Decision-making criteria

Compensation Fund, decision to make a grant from

Last updated: 10 February 2012

This criteria came into effect on 10 February 2012 . The previous version is available in the archive.


This criteria applies to decisions taken in respect of making grants from the Compensation Fund to claimants that have suffered loss due to the dishonesty of a person or firm regulated by us, or who have suffered loss and hardship due to the person or firm's failure to account for money they received.

Delegated authority

This is set out in delegation [d11]


The decision-maker, using their discretion, will take into account the following factors when reaching a decision and must be satisfied that:

  • The object of the fund is satisfied, namely that the fund replaces money which has already been paid to the regulated person, employee, manager or owner;
  • the applicant has suffered loss in consequence of the dishonesty of the regulated person ( or their employees , managers or owners);
  • the applicant has suffered loss and hardship in consequence of a failure to account for money which came into the hands of the regulated person (or employees, managers or owners), including failure to complete work for which payment had been made; or
  • the loss was suffered in the course of a transaction of a kind which is the usual business of the regulated person or in the case of a licensed body, in the course of performance of a regulated body.

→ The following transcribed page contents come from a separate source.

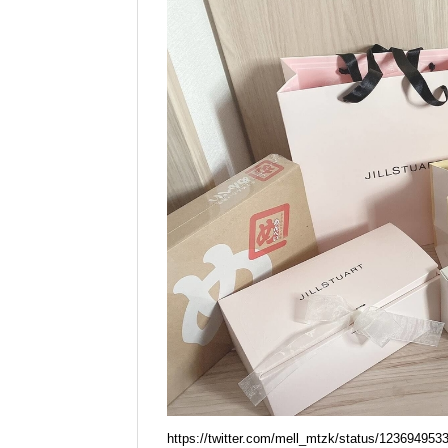
https://twitter.com/mell_mtzk/status/12369495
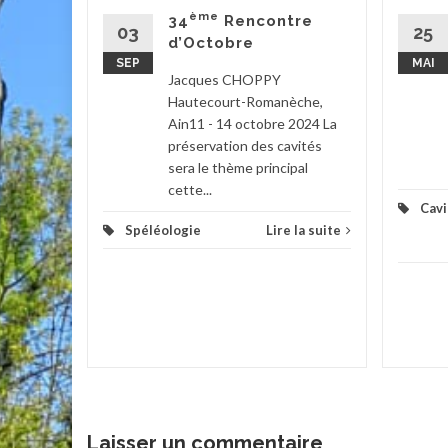
erine,
ème
34
Rencontre
,
03
25
d’Octobre
SEP
MAI
Jacques CHOPPY
Hautecourt-Romanèche,
Ain11 - 14 octobre 2024 La
la suite
préservation des cavités
sera le thème principal
cette...
Cavi
Spéléologie
Lire la suite
Laisser un commentaire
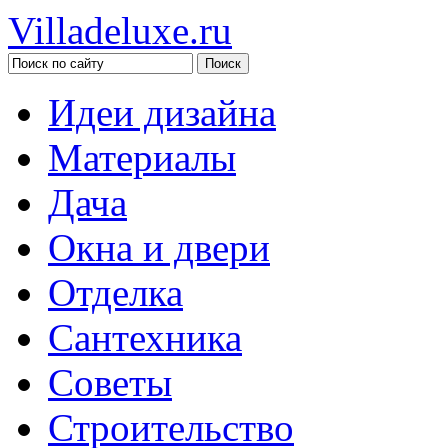
Villadeluxe.ru
Идеи дизайна
Материалы
Дача
Окна и двери
Отделка
Сантехника
Советы
Строительство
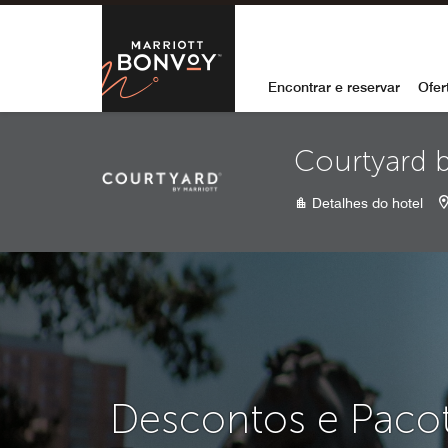
Skip to Content
Marriott Bon
Encontrar e reservar
Ofer
Courtyard 
Detalhes do hotel
Descontos e Paco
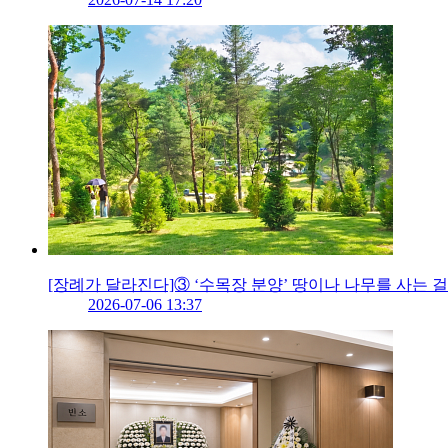
[장례가 달라진다]③ ‘수목장 분양’ 땅이나 나무를 사는 걸
2026-07-06 13:37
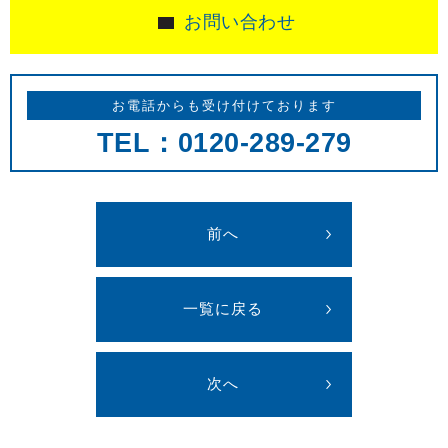
お問い合わせ
お電話からも受け付けております
TEL：0120-289-279
前へ
一覧に戻る
次へ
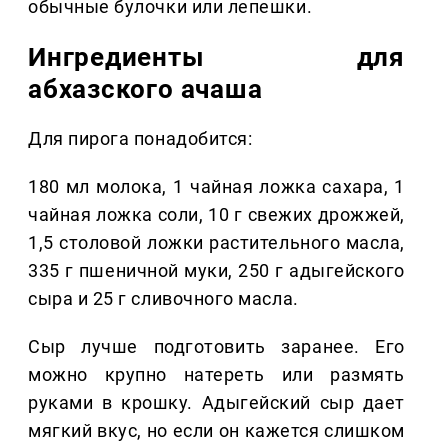
обычные булочки или лепешки.
Ингредиенты для
абхазского ачаша
Для пирога понадобится:
180 мл молока, 1 чайная ложка сахара, 1
чайная ложка соли, 10 г свежих дрожжей,
1,5 столовой ложки растительного масла,
335 г пшеничной муки, 250 г адыгейского
сыра и 25 г сливочного масла.
Сыр лучше подготовить заранее. Его
можно крупно натереть или размять
руками в крошку. Адыгейский сыр дает
мягкий вкус, но если он кажется слишком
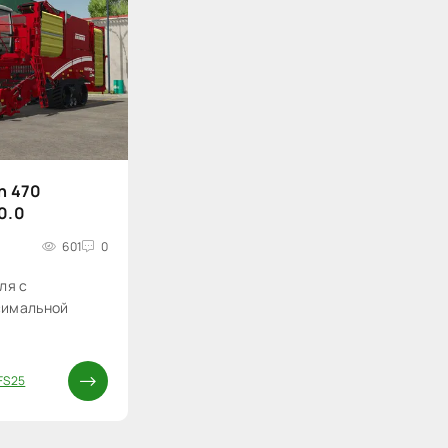
n 470
.0.0
601
0
ля с
симальной
FS25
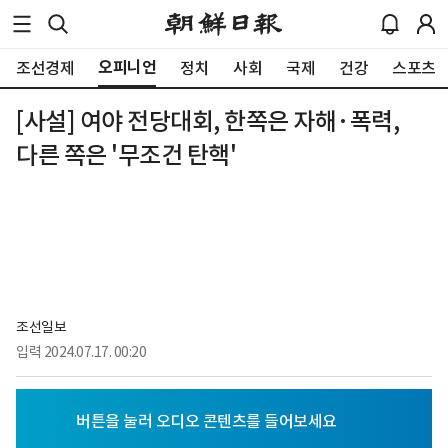
오피니언
조선경제
정치
사회
국제
건강
스포츠
[사설] 여야 전당대회, 한쪽은 자해·폭력,
다른 쪽은 '무조건 탄핵'
조선일보
입력
2024.07.17. 00:20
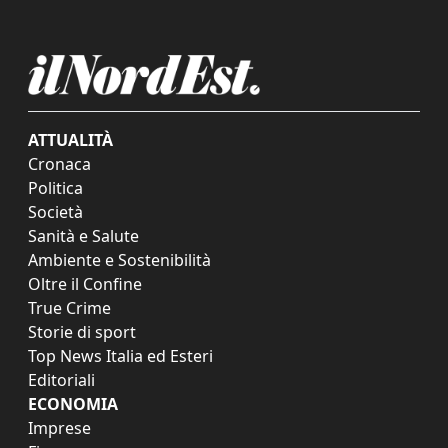
ATTUALITÀ
Cronaca
Politica
Società
Sanità e Salute
Ambiente e Sostenibilità
Oltre il Confine
True Crime
Storie di sport
Top News Italia ed Esteri
Editoriali
ECONOMIA
Imprese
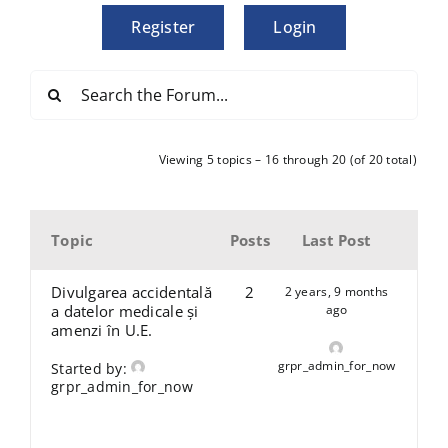
Register
Login
Viewing 5 topics – 16 through 20 (of 20 total)
Topic
Posts
Last Post
Divulgarea accidentală
2
2 years, 9 months
a datelor medicale și
ago
amenzi în U.E.
grpr_admin_for_now
Started by:
grpr_admin_for_now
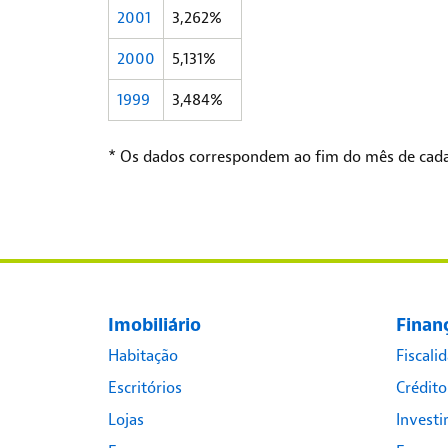
2001
3,262%
2000
5,131%
1999
3,484%
* Os dados correspondem ao fim do mês de cada
Imobiliário
Finan
Habitação
Fiscali
Escritórios
Crédito
Lojas
Invest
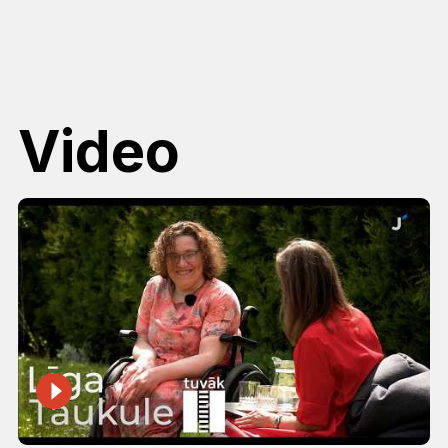
Video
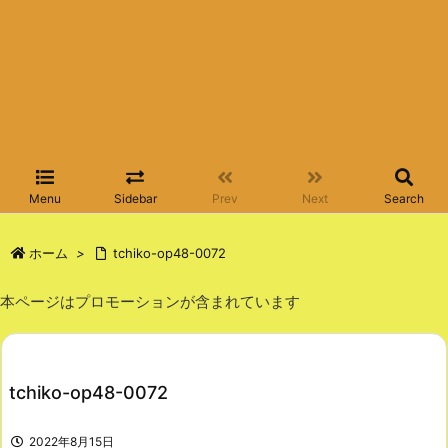
Menu
Sidebar
Prev
Next
Search
ホーム
>
tchiko-op48-0072
本ページはプロモーションが含まれています
tchiko-op48-0072
2022年8月15日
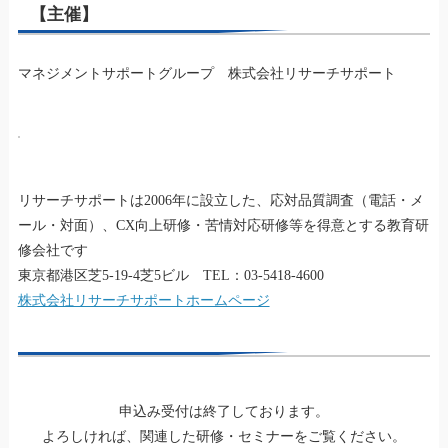
【主催】
マネジメントサポートグループ 株式会社リサーチサポート
リサーチサポートは2006年に設立した、応対品質調査（電話・メ
ール・対面）、CX向上研修・苦情対応研修等を得意とする教育研
修会社です
東京都港区芝5-19-4芝5ビル TEL：03-5418-4600
株式会社リサーチサポートホームページ
申込み受付は終了しております。
よろしければ、関連した研修・セミナーをご覧ください。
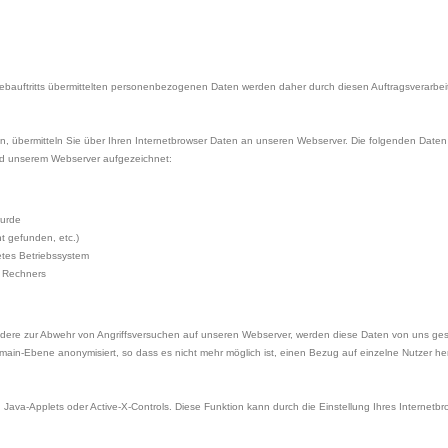
uftritts übermittelten personenbezogenen Daten werden daher durch diesen Auftragsverarbeiter
en, übermitteln Sie über Ihren Internetbrowser Daten an unseren Webserver. Die folgenden Date
nd unserem Webserver aufgezeichnet:
wurde
ht gefunden, etc.)
tes Betriebssystem
n Rechners
ndere zur Abwehr von Angriffsversuchen auf unseren Webserver, werden diese Daten von uns ge
ain-Ebene anonymisiert, so dass es nicht mehr möglich ist, einen Bezug auf einzelne Nutzer he
Java-Applets oder Active-X-Controls. Diese Funktion kann durch die Einstellung Ihres Internetb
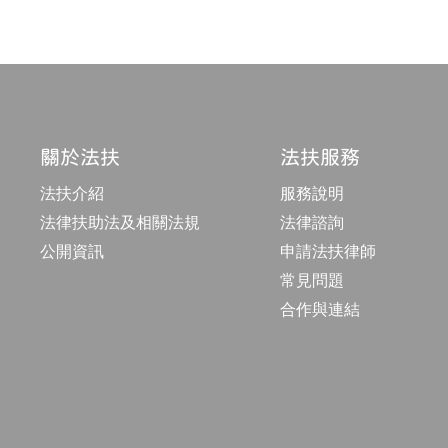
關於法扶
法扶服務
法扶介紹
服務說明
法律扶助法及相關法規
法律諮詢
公開資訊
申請法扶律師
常見問題
合作與連結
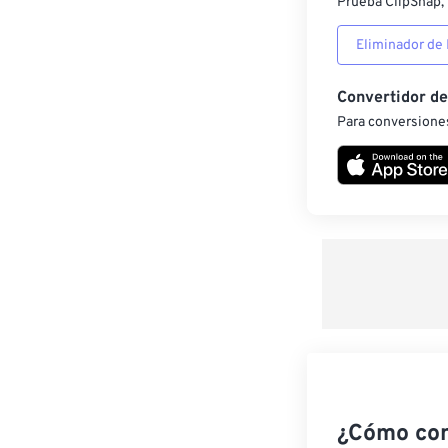
Prueba ClipSnap, 
Eliminador de
Convertidor d
Para conversiones
¿Cómo co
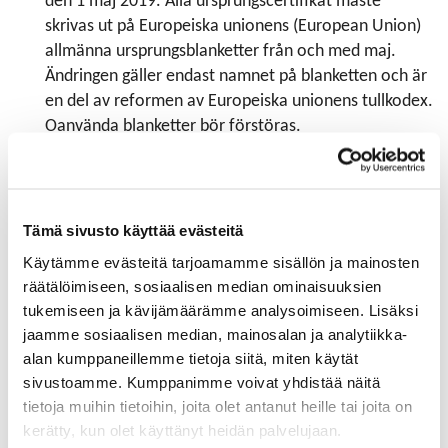
den 1 maj 2019. Alla ursprungscertifikat måste
skrivas ut på Europeiska unionens (European Union)
allmänna ursprungsblanketter från och med maj.
Ändringen gäller endast namnet på blanketten och är
en del av reformen av Europeiska unionens tullkodex.
Oanvända blanketter bör förstöras.
Tilläggsuppgifter fås från den egna handelskammaren
www.chamber.fi
eller från Centralhandelskammaren
exportdoc@chamber.fi
Tämä sivusto käyttää evästeitä
EUROPEAN COMMUNITY FORMS CANNOT BE USED
Käytämme evästeitä tarjoamamme sisällön ja mainosten
AFTER THE 1st OF MAY 2019
räätälöimiseen, sosiaalisen median ominaisuuksien
Non-preferential European Community forms cannot
tukemiseen ja kävijämäärämme analysoimiseen. Lisäksi
be used after the 1st of May 2019. All Certificates of
jaamme sosiaalisen median, mainosalan ja analytiikka-
Origin must be printed on the Certificate of Origin
alan kumppaneillemme tietoja siitä, miten käytät
(titled as European Union) form from the given date.
sivustoamme. Kumppanimme voivat yhdistää näitä
Only the name of the form has been changed. The
tietoja muihin tietoihin, joita olet antanut heille tai joita on
change relates to the revision of the European Union
kerätty, kun olet käyttänyt heidän palvelujaan.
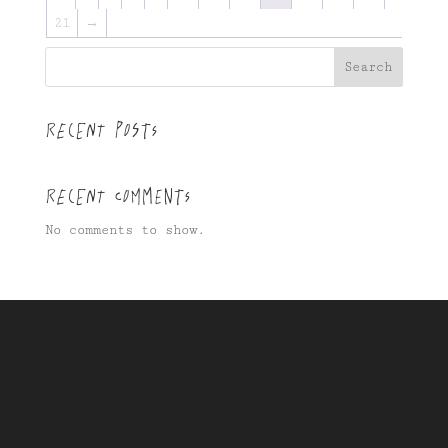
21
→
Search
Recent Posts
Recent Comments
No comments to show.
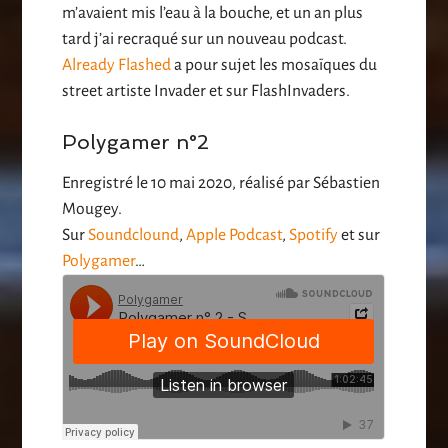
m’avaient mis l’eau à la bouche, et un an plus
tard j’ai recraqué sur un nouveau podcast.
Already Flashed
a pour sujet les mosaïques du
street artiste Invader et sur FlashInvaders.
Polygamer n°2
Enregistré le 10 mai 2020, réalisé par Sébastien
Mougey.
Sur
Soundclound
,
Apple Podcast
,
Spotify
et sur
Polygamer
…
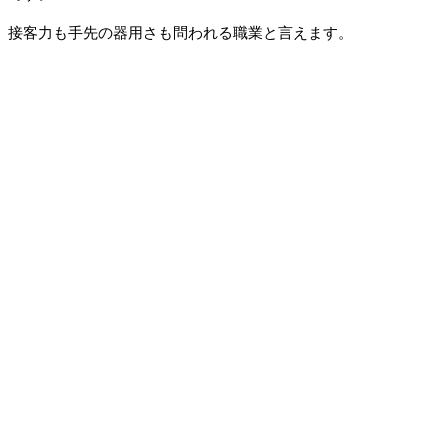
接客力も手先の器用さも問われる職業と言えます。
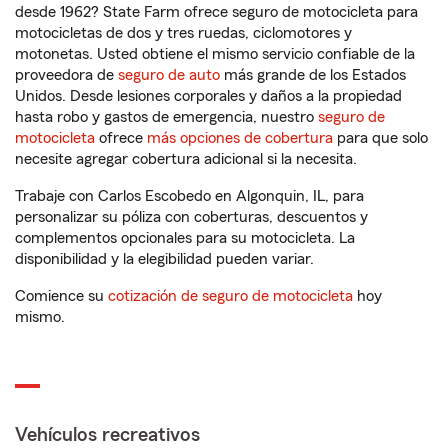
desde 1962? State Farm ofrece seguro de motocicleta para
motocicletas de dos y tres ruedas, ciclomotores y
motonetas. Usted obtiene el mismo servicio confiable de la
proveedora de
seguro de auto
más grande de los Estados
Unidos. Desde lesiones corporales y daños a la propiedad
hasta robo y gastos de emergencia, nuestro
seguro de
motocicleta
ofrece
más opciones de cobertura
para que solo
necesite agregar cobertura adicional si la necesita.
Trabaje con Carlos Escobedo en Algonquin, IL, para
personalizar su póliza con coberturas, descuentos y
complementos opcionales para su motocicleta. La
disponibilidad y la elegibilidad pueden variar.
Comience su
cotización de seguro de motocicleta
hoy
mismo.
Vehículos recreativos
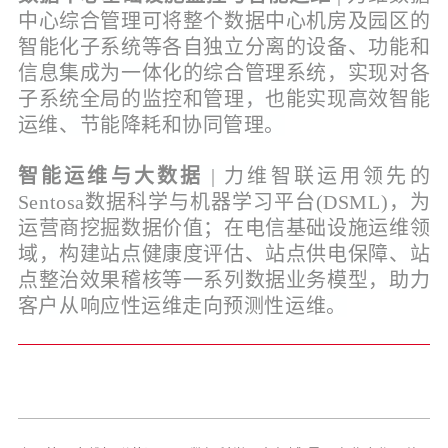
中心综合管理可将整个数据中心机房及园区的
智能化子系统等各自独立分离的设备、功能和
信息集成为一体化的综合管理系统，实现对各
子系统全局的监控和管理，也能实现高效智能
运维、节能降耗和协同管理。
智能运维与大数据
| 力维智联运用领先的
Sentosa数据科学与机器学习平台(DSML)，为
运营商挖掘数据价值；在电信基础设施运维领
域，构建站点健康度评估、站点供电保障、站
点整治效果稽核等一系列数据业务模型，助力
客户从响应性运维走向预测性运维。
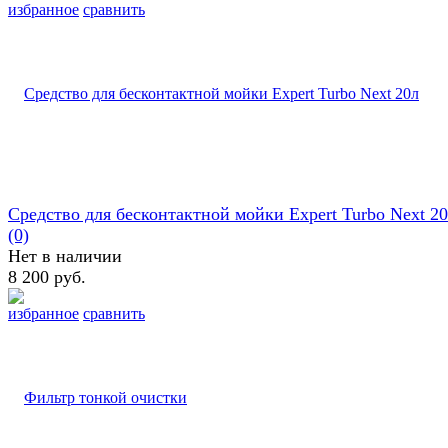
избранное
сравнить
Средство для бесконтактной мойки Expert Turbo Next 2
(0)
Нет в наличии
8 200 руб.
избранное
сравнить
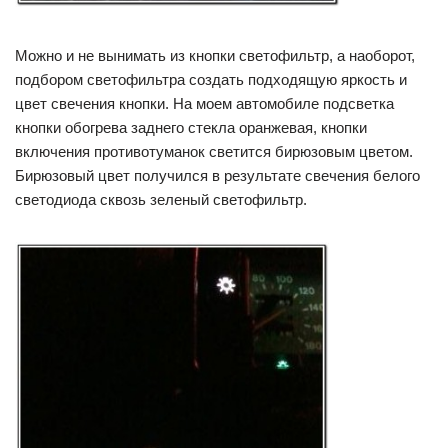
Можно и не вынимать из кнопки светофильтр, а наоборот,
подбором светофильтра создать подходящую яркость и
цвет свечения кнопки. На моем автомобиле подсветка
кнопки обогрева заднего стекла оранжевая, кнопки
включения противотуманок светится бирюзовым цветом.
Бирюзовый цвет получился в результате свечения белого
светодиода сквозь зеленый светофильтр.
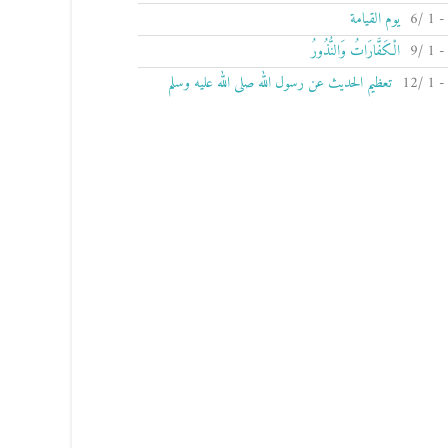
يوم القيامة
الْكَفَّارَاتُ وَالنُّذُورُ
تعظيم الحديث عن رسول الله صلى الله عليه وسلم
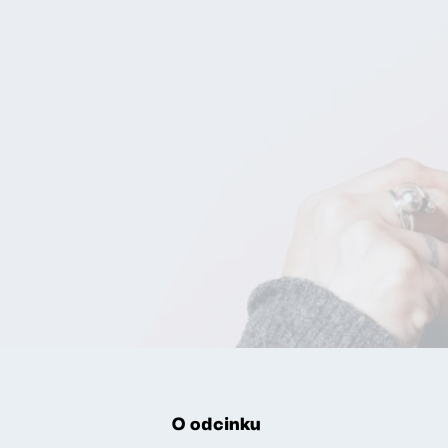
O odcinku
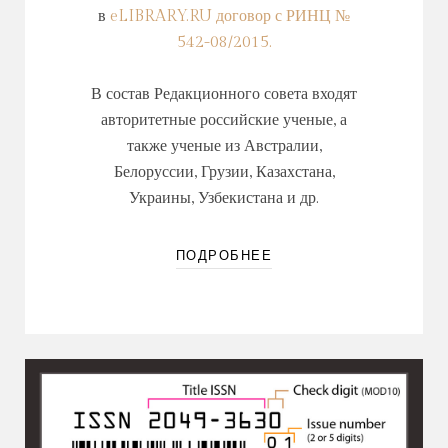
в
eLIBRARY.RU договор с РИНЦ №
542-08/2015.
В состав Редакционного совета входят
авторитетные российские ученые, а
также ученые из Австралии,
Белоруссии
,
Грузии
, Казахстана,
Украины
, Узбекистана и др.
ПОДРОБНЕЕ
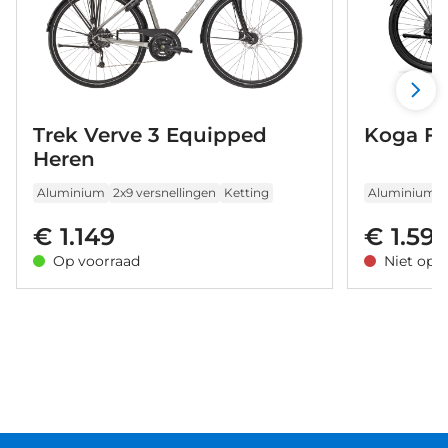
Trek Verve 3 Equipped
Koga F3
Heren
Aluminium
2x9 versnellingen
Ketting
Aluminium
€ 1.149
€ 1.59
Op voorraad
Niet op 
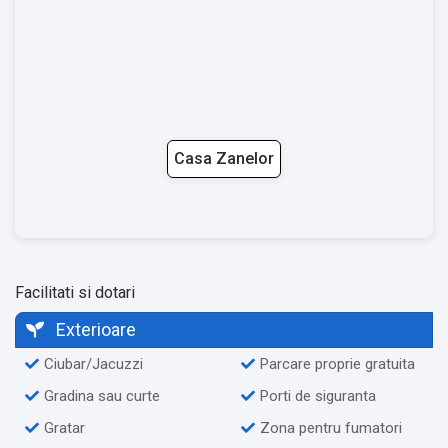
Casa Zanelor
Facilitati si dotari
Exterioare
Ciubar/Jacuzzi
Parcare proprie gratuita
Gradina sau curte
Porti de siguranta
Gratar
Zona pentru fumatori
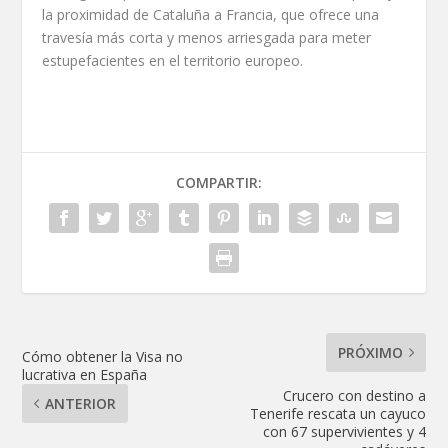
la proximidad de Cataluña a Francia, que ofrece una
travesía más corta y menos arriesgada para meter
estupefacientes en el territorio europeo.
COMPARTIR:
PRÓXIMO
Cómo obtener la Visa no
lucrativa en España
Crucero con destino a
ANTERIOR
Tenerife rescata un cayuco
con 67 supervivientes y 4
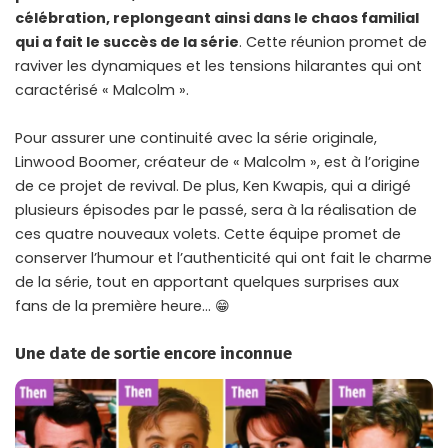
célébration, replongeant ainsi dans le chaos familial
qui a fait le succès de la série
. Cette réunion promet de
raviver les dynamiques et les tensions hilarantes qui ont
caractérisé « Malcolm ».
Pour assurer une continuité avec la série originale,
Linwood Boomer, créateur de « Malcolm », est à l’origine
de ce projet de revival. De plus, Ken Kwapis, qui a dirigé
plusieurs épisodes par le passé, sera à la réalisation de
ces quatre nouveaux volets. Cette équipe promet de
conserver l’humour et l’authenticité qui ont fait le charme
de la série, tout en apportant quelques surprises aux
fans de la première heure… 😁
Une date de sortie encore inconnue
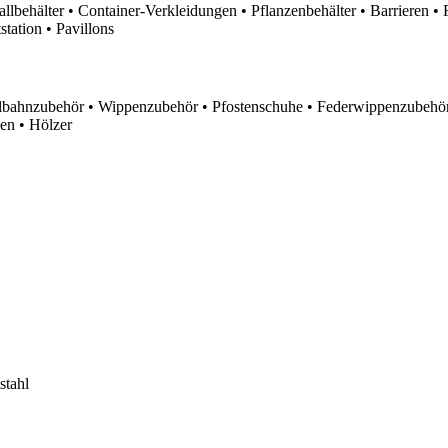
lbehälter • Container-Verkleidungen • Pflanzenbehälter • Barrieren • 
tation • Pavillons
lbahnzubehör • Wippenzubehör • Pfostenschuhe • Federwippenzubehör
en • Hölzer
stahl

The decision-maker will seek to make a decision in a fair and consistent manner.  


Not applicable.

Case study

The example below is illustrative and does not set any type of precedent. Each matter is considered on its own facts and merits.

A client instructs a firm in the purchase of his home and pays the purchase price, solicitor's fees and disbursements. The purchase is completed by the firm but a few days later the SRA close the firm, taking control of files and monies.

The client through his new solicitor makes a claim on the Compensation Fund for money already paid to the firm, being the stamp duty land tax and land registry fee. . He also claims his new solicitor's fees for dealing with the extra work and making the claim. The new solicitor sends the application form to us with the paperwork to show that the firm had received all the money to complete the conveyancing transaction.

As the firm had received the money but failed to pay the stamp duty land tax and land registry fee the SRA pay this. The SRA also pay the new solicitor's fees for completing the work the first firm failed to do; this includes the cost of making the claim to us.